Deste casamento nasceram dois filhos, Maria de Assunção e António Bernardo Ferreira, acabando Antónia Adelaide por enviuvar aos 33 anos. Terá sido aqui que a sua grande vocação empresarial despertou.
Tomou as rédeas do negócio, afrontou governos, falou de igual para igual com dignatários e tornou-se cada vez mais rica e poderosa. Casou uma segunda vez, com José da Silva Torres e expandiu os seus interesses empresariais para além do vinho.
O Douro, a sua grande paixão, a terra de onde provinha e para onde haveria de voltar, foi também palco para investimentos em plantações de amendoeiras, oliveiras e cereais.
A jóia da coroa era a sua Quinta do Vesúvio (ainda hoje uma referência da produção de Vinho do Porto), herdade a que a Ferreirinha deitava um olhar muito especial, acompanhando de perto todo o processo de produção.
o legado da ferreirinha
Morreu aos 84 anos, em 1896, na mesma cidade que a viu nascer, Peso da Régua, depois de já em 1861 ter escapado à morte no fatal naufrágio do Cachão da Valeira, que custaria a vida ao Barão de Forrester.
A história do Douro não se pode escrever sem o nome, a vida e a ação da Ferreirinha. A mais antiga região demarcação do mundo deve a esta mulher o impulso e o empreendedorismo que levariam os vinhos do Douro, em especial o Vinho do Porto, a patamares até então desconhecidos.
Antónia Adelaide Ferreira deixou um legado difícil de igualar, mas perene.

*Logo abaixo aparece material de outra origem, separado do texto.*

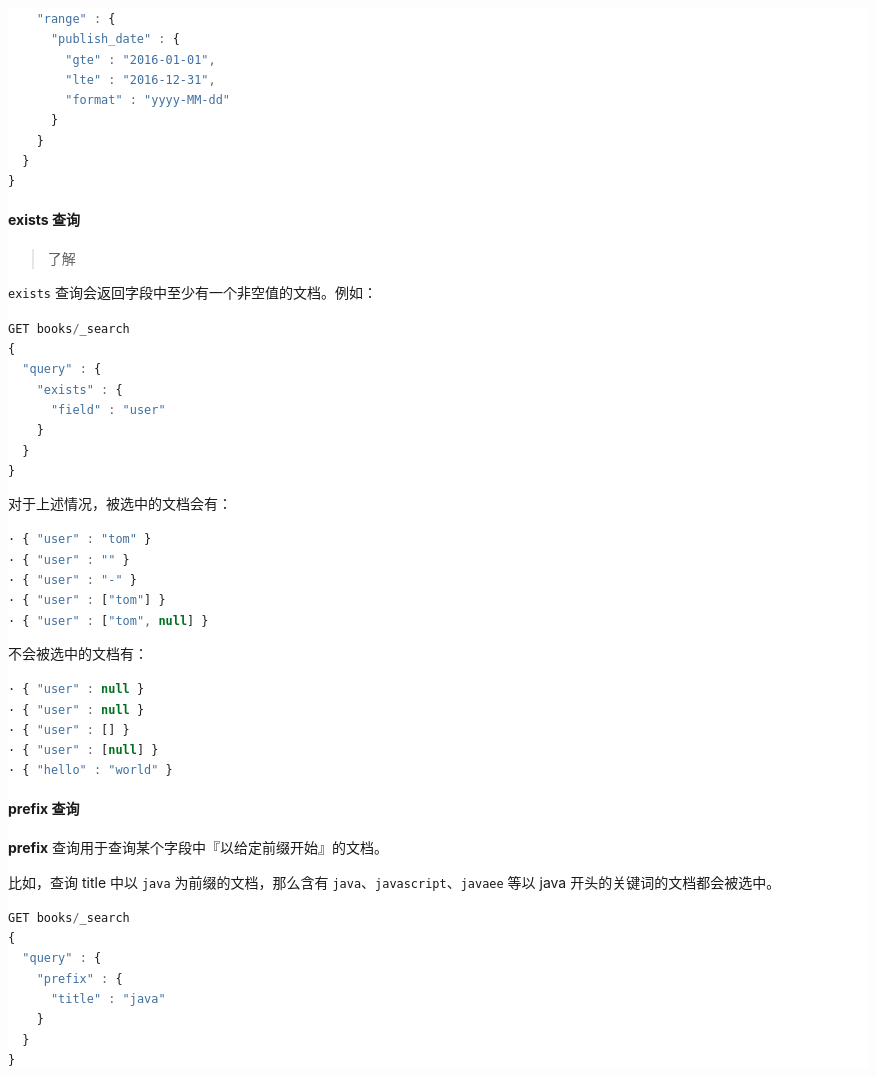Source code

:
 ```js
    "range" : {
      "publish_date" : {
        "gte" : "2016-01-01",
        "lte" : "2016-12-31",
        "format" : "yyyy-MM-dd"
      }
    }
  }
}
```

#### exists 查询

> 了解

`exists` 查询会返回字段中至少有一个非空值的文档。例如：

```js
GET books/_search
{
  "query" : {
    "exists" : {
      "field" : "user"
    }
  }
}
```

对于上述情况，被选中的文档会有：

```js
· { "user" : "tom" }
· { "user" : "" }
· { "user" : "-" }
· { "user" : ["tom"] }
· { "user" : ["tom", null] }
```

不会被选中的文档有：

```js
· { "user" : null }
· { "user" : null }
· { "user" : [] }
· { "user" : [null] }
· { "hello" : "world" }
```

#### prefix 查询

**prefix** 查询用于查询某个字段中『以给定前缀开始』的文档。

比如，查询 title 中以 `java` 为前缀的文档，那么含有 `java`、`javascript`、`javaee` 等以 java 开头的关键词的文档都会被选中。

```js
GET books/_search
{
  "query" : {
    "prefix" : {
      "title" : "java"
    }
  }
}
```
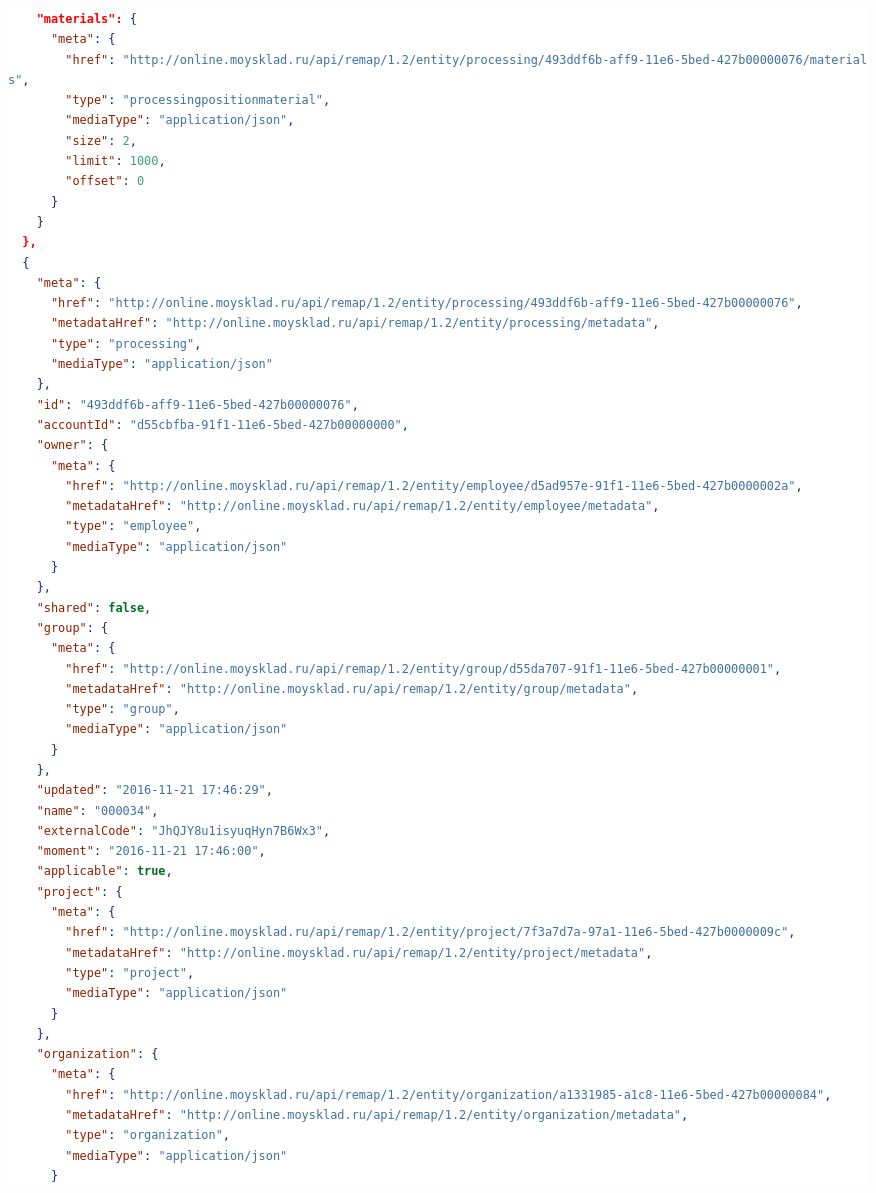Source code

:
 ```json
    "materials": {
      "meta": {
        "href": "http://online.moysklad.ru/api/remap/1.2/entity/processing/493ddf6b-aff9-11e6-5bed-427b00000076/materials",
        "type": "processingpositionmaterial",
        "mediaType": "application/json",
        "size": 2,
        "limit": 1000,
        "offset": 0
      }
    }
  },
  {
    "meta": {
      "href": "http://online.moysklad.ru/api/remap/1.2/entity/processing/493ddf6b-aff9-11e6-5bed-427b00000076",
      "metadataHref": "http://online.moysklad.ru/api/remap/1.2/entity/processing/metadata",
      "type": "processing",
      "mediaType": "application/json"
    },
    "id": "493ddf6b-aff9-11e6-5bed-427b00000076",
    "accountId": "d55cbfba-91f1-11e6-5bed-427b00000000",
    "owner": {
      "meta": {
        "href": "http://online.moysklad.ru/api/remap/1.2/entity/employee/d5ad957e-91f1-11e6-5bed-427b0000002a",
        "metadataHref": "http://online.moysklad.ru/api/remap/1.2/entity/employee/metadata",
        "type": "employee",
        "mediaType": "application/json"
      }
    },
    "shared": false,
    "group": {
      "meta": {
        "href": "http://online.moysklad.ru/api/remap/1.2/entity/group/d55da707-91f1-11e6-5bed-427b00000001",
        "metadataHref": "http://online.moysklad.ru/api/remap/1.2/entity/group/metadata",
        "type": "group",
        "mediaType": "application/json"
      }
    },
    "updated": "2016-11-21 17:46:29",
    "name": "000034",
    "externalCode": "JhQJY8u1isyuqHyn7B6Wx3",
    "moment": "2016-11-21 17:46:00",
    "applicable": true,
    "project": {
      "meta": {
        "href": "http://online.moysklad.ru/api/remap/1.2/entity/project/7f3a7d7a-97a1-11e6-5bed-427b0000009c",
        "metadataHref": "http://online.moysklad.ru/api/remap/1.2/entity/project/metadata",
        "type": "project",
        "mediaType": "application/json"
      }
    },
    "organization": {
      "meta": {
        "href": "http://online.moysklad.ru/api/remap/1.2/entity/organization/a1331985-a1c8-11e6-5bed-427b00000084",
        "metadataHref": "http://online.moysklad.ru/api/remap/1.2/entity/organization/metadata",
        "type": "organization",
        "mediaType": "application/json"
      }
```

A Casa Ferreirinha, gere atualmente muitas das quintas que a Ferreirinha foi acumulando há mais de 100 anos.
Por isso, se um dia abrir e beber uma garrafa do exclusivo vinho Barca Velha, lembre-se que tudo começou porque uma mulher se impôs num mundo que todos diziam não ser o dela.
Aliás, ainda hoje é atribuído o Prémio Dona Antónia Adelaide Ferreira, uma distinção para figuras femininas portuguesas que de alguma forma tenham replicado o extraordinário exemplo da Ferreirinha, seja na vertente de intervenção social, seja no empreendedorismo nos negócios.
Agora, a Ferreirinha está na linha da frente para que o seu nome batize a próxima ponte que vai unir as duas margens do Douro, entre Porto e Vila Nova de Gaia.